- [Work task]: Your answer must hold only the lines below from the line containing "154.6 82.5875 90))" through the line containing "150.065 71.85 180))", each reproduced exactly.

[Hardware design source files]
-=-=-

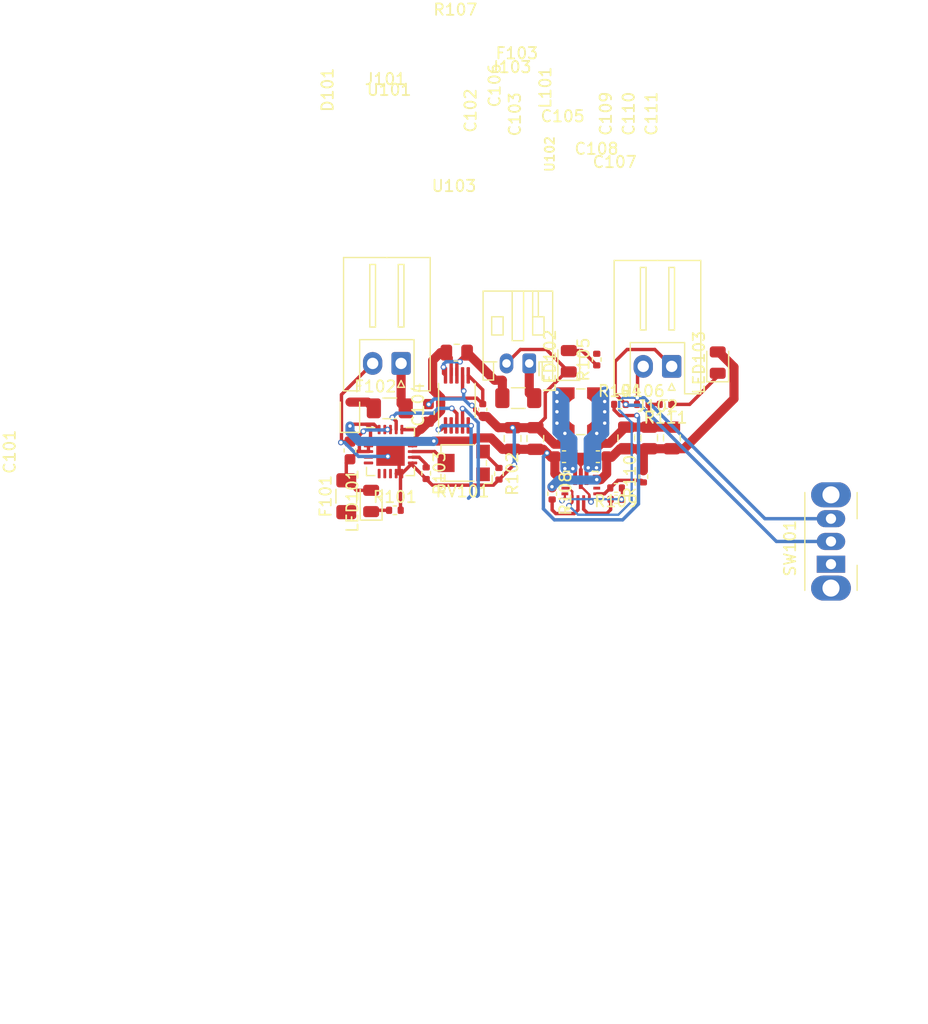
<source format=kicad_pcb>
(kicad_pcb
	(version 20240108)
	(generator "pcbnew")
	(generator_version "8.0")
	(general
		(thickness 1.6)
		(legacy_teardrops no)
	)
	(paper "A4")
	(layers
		(0 "F.Cu" signal)
		(31 "B.Cu" signal)
		(32 "B.Adhes" user "B.Adhesive")
		(33 "F.Adhes" user "F.Adhesive")
		(34 "B.Paste" user)
		(35 "F.Paste" user)
		(36 "B.SilkS" user "B.Silkscreen")
		(37 "F.SilkS" user "F.Silkscreen")
		(38 "B.Mask" user)
		(39 "F.Mask" user)
		(40 "Dwgs.User" user "User.Drawings")
		(41 "Cmts.User" user "User.Comments")
		(42 "Eco1.User" user "User.Eco1")
		(43 "Eco2.User" user "User.Eco2")
		(44 "Edge.Cuts" user)
		(45 "Margin" user)
		(46 "B.CrtYd" user "B.Courtyard")
		(47 "F.CrtYd" user "F.Courtyard")
		(48 "B.Fab" user)
		(49 "F.Fab" user)
		(50 "User.1" user)
		(51 "User.2" user)
		(52 "User.3" user)
		(53 "User.4" user)
		(54 "User.5" user)
		(55 "User.6" user)
		(56 "User.7" user)
		(57 "User.8" user)
		(58 "User.9" user)
	)
	(setup
		(stackup
			(layer "F.SilkS"
				(type "Top Silk Screen")
			)
			(layer "F.Paste"
				(type "Top Solder Paste")
			)
			(layer "F.Mask"
				(type "Top Solder Mask")
				(thickness 0.01)
			)
			(layer "F.Cu"
				(type "copper")
				(thickness 0.035)
			)
			(layer "dielectric 1"
				(type "core")
				(thickness 1.51)
				(material "FR4")
				(epsilon_r 4.5)
				(loss_tangent 0.02)
			)
			(layer "B.Cu"
				(type "copper")
				(thickness 0.035)
			)
			(layer "B.Mask"
				(type "Bottom Solder Mask")
				(thickness 0.01)
			)
			(layer "B.Paste"
				(type "Bottom Solder Paste")
			)
			(layer "B.SilkS"
				(type "Bottom Silk Screen")
			)
			(copper_finish "None")
			(dielectric_constraints no)
		)
		(pad_to_mask_clearance 0)
		(allow_soldermask_bridges_in_footprints no)
		(aux_axis_origin 150.065 69.85)
		(pcbplotparams
			(layerselection 0x00010fc_ffffffff)
			(plot_on_all_layers_selection 0x0000000_00000000)
			(disableapertmacros no)
			(usegerberextensions no)
			(usegerberattributes yes)
			(usegerberadvancedattributes yes)
			(creategerberjobfile yes)
			(dashed_line_dash_ratio 12.000000)
			(dashed_line_gap_ratio 3.000000)
			(svgprecision 4)
			(plotframeref no)
			(viasonmask no)
			(mode 1)
			(useauxorigin no)
			(hpglpennumber 1)
			(hpglpenspeed 20)
			(hpglpendiameter 15.000000)
			(pdf_front_fp_property_popups yes)
			(pdf_back_fp_property_popups yes)
			(dxfpolygonmode yes)
			(dxfimperialunits yes)
			(dxfusepcbnewfont yes)
			(psnegative no)
			(psa4output no)
			(plotreference yes)
			(plotvalue yes)
			(plotfptext yes)
			(plotinvisibletext no)
			(sketchpadsonfab no)
			(subtractmaskfromsilk no)
			(outputformat 1)
			(mirror no)
			(drillshape 1)
			(scaleselection 1)
			(outputdirectory "")
		)
	)
	(net 0 "")
	(net 1 "GND")
	(net 2 "Net-(LED101-A)")
	(net 3 "Net-(D101-K)")
	(net 4 "Net-(U101-V_{BAT_SENSE})")
	(net 5 "Net-(U102-VAUX)")
	(net 6 "Net-(D101-A)")
	(net 7 "Net-(J101-Pin_1)")
	(net 8 "Net-(U103-Vbus)")
	(net 9 "Net-(J103-Pin_1)")
	(net 10 "Net-(J102-Pin_1)")
	(net 11 "VDD")
	(net 12 "Net-(J102-Pin_2)")
	(net 13 "/PG")
	(net 14 "Net-(U102-L1)")
	(net 15 "/CHARGE_IND")
	(net 16 "Net-(U102-L2)")
	(net 17 "Net-(LED101-K)")
	(net 18 "Net-(LED102-A)")
	(net 19 "Net-(LED103-K)")
	(net 20 "/STAT2")
	(net 21 "/STAT1")
	(net 22 "Net-(R102-Pad1)")
	(net 23 "/I2C_SCL")
	(net 24 "/I2C_SDA")
	(net 25 "Net-(U101-PROG3)")
	(net 26 "Net-(U102-PG)")
	(net 27 "/VUSB")
	(net 28 "Net-(U102-FB)")
	(net 29 "unconnected-(RV101-Pad1)")
	(net 30 "Net-(U101-PROG1)")
	(net 31 "unconnected-(SW101-A-Pad1)")
	(net 32 "unconnected-(U101-PROG2-Pad4)")
	(net 33 "unconnected-(U101-THERM-Pad5)")
	(net 34 "Net-(U101-CE)")
	(net 35 "unconnected-(U102-FB2-Pad6)")
	(footprint "Resistor_SMD:R_0402_1005Metric" (layer "F.Cu") (at 156 71.51 90))
	(footprint "Capacitor_SMD:C_0805_2012Metric" (layer "F.Cu") (at 162.61 78.4 90))
	(footprint "Fuse:Fuse_1206_3216Metric" (layer "F.Cu") (at 149.1 74.9))
	(footprint "Capacitor_SMD:C_0603_1608Metric" (layer "F.Cu") (at 156.1 80.05 180))
	(footprint "LED_SMD:LED_0805_2012Metric" (layer "F.Cu") (at 136.16 83.94 90))
	(footprint "Capacitor_SMD:C_0805_2012Metric" (layer "F.Cu") (at 160.61 78.4 90))
	(footprint "Capacitor_SMD:C_0603_1608Metric" (layer "F.Cu") (at 153.125 80.05))
	(footprint "Resistor_SMD:R_0402_1005Metric" (layer "F.Cu") (at 138.25 84.76))
	(footprint "Resistor_SMD:R_0402_1005Metric" (layer "F.Cu") (at 147.4 81.55 -90))
	(footprint "Resistor_SMD:R_0402_1005Metric" (layer "F.Cu") (at 141 81.5 -90))
	(footprint "Diode_SMD:D_SOD-323" (layer "F.Cu") (at 134.3 76.3 90))
	(footprint "Connector_JST:JST_XH_S2B-XH-A_1x02_P2.50mm_Horizontal" (layer "F.Cu") (at 162.59 72.11 180))
	(footprint "Inductor_SMD:L_Wuerth_WE-TPC-3816" (layer "F.Cu") (at 154.6 76.1 90))
	(footprint "Resistor_SMD:R_0402_1005Metric" (layer "F.Cu") (at 160.05 75.45))
	(footprint "Resistor_SMD:R_0402_1005Metric" (layer "F.Cu") (at 160.1 81.8 90))
	(footprint "Capacitor_SMD:C_0402_1005Metric" (layer "F.Cu") (at 145.975 75.905 -90))
	(footprint "Capacitor_SMD:C_0805_2012Metric" (layer "F.Cu") (at 148.6 78.45 90))
	(footprint "LED_SMD:LED_0805_2012Metric" (layer "F.Cu") (at 153.54 71.6575 90))
	(footprint "Capacitor_SMD:C_0805_2012Metric" (layer "F.Cu") (at 158.6 78.4 90))
	(footprint "Resistor_SMD:R_0402_1005Metric" (layer "F.Cu") (at 162.05 75.45 180))
	(footprint "Package_DFN_QFN:QFN-20-1EP_4x4mm_P0.5mm_EP2.5x2.5mm" (layer "F.Cu") (at 137.8625 79.6))
	(footprint "Capacitor_SMD:C_0805_2012Metric" (layer "F.Cu") (at 150.6 78.45 90))
	(footprint "LED_SMD:LED_0805_2012Metric" (layer "F.Cu") (at 166.64 71.7775 90))
	(footprint "Connector_JST:JST_XH_S2B-XH-A_1x02_P2.50mm_Horizontal" (layer "F.Cu") (at 138.795 71.85 180))
	(footprint "WOBCLibrary:VREG_TPS63070RNMR" (layer "F.Cu") (at 154.6 82.5875 90))
	(footprint "Package_SO:VSSOP-10_3x3mm_P0.5mm" (layer "F.Cu") (at 143.7 75.1 90))
	(footprint "Connector_JST:JST_PH_S2B-PH-K_1x02_P2.00mm_Horizontal" (layer "F.Cu") (at 150.065 71.85 180))
	(footprint "Fuse:Fuse_1206_3216Metric" (layer "F.Cu") (at 137.8 75.8 180))
	(footprint "Capacitor_SMD:C_0603_1608Metric" (layer "F.Cu") (at 134.3 79.5 90))
	(footprint "Resistor_SMD:R_0805_2012Metric" (layer "F.Cu") (at 143.6875 70.9))
	(footprint "Capacitor_SMD:C_0603_1608Metric" (layer "F.Cu") (at 141.2 76.2 90))
	(footprint "Resistor_SMD:R_0402_1005Metric" (layer "F.Cu") (at 158.04 75.45))
	(footprint "Resistor_SMD:R_0402_1005Metric" (layer "F.Cu") (at 157.7 82.8 180))
	(footprint "Button_Switch_THT:SW_Slide_SPDT_Angled_CK_OS102011MA1Q" (layer "F.Cu") (at 176.6 89.5 90))
	(footprint "Potentiometer_SMD:Potentiometer_Bourns_TC33X_Vertical" (layer "F.Cu") (at 144.2 80.6 180))
	(footprint "Fuse:Fuse_1206_3216Metric"
		(layer "F.Cu")
		(uuid "da839b27-803e-455f-8344-0de87426acae")
		(at 133.975 83.525 90)
		(descr "Fuse SMD 1206 (3216 Metric), square (rectangular) end terminal, IPC_7351 nominal, (Body size source: http://www.tortai-tech.com/upload/download/2011102023233369053.pdf), generated with kicad-footprint-generator")
		(tags "fuse")
		(property "Reference" "F101"
			(at 0 -1.82 -90)
			(layer "F.SilkS")
			(uuid "251286fe-b7e6-4be0-989c-3c94f170406f")
			(effects
				(font
					(size 1 1)
					(thickness 0.15)
				)
			)
		)
		(property "Value" "Polyfuse"
			(at 0 1.82 -90)
			(layer "F.Fab"
... [66592 chars truncated]
</source>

-=-=-

- [Response to this exercise]:
	(footprint "WOBCLibrary:VREG_TPS63070RNMR" (layer "F.Cu") (at 154.6 82.5875 90))
	(footprint "Package_SO:VSSOP-10_3x3mm_P0.5mm" (layer "F.Cu") (at 143.7 75.1 90))
	(footprint "Connector_JST:JST_PH_S2B-PH-K_1x02_P2.00mm_Horizontal" (layer "F.Cu") (at 150.065 71.85 180))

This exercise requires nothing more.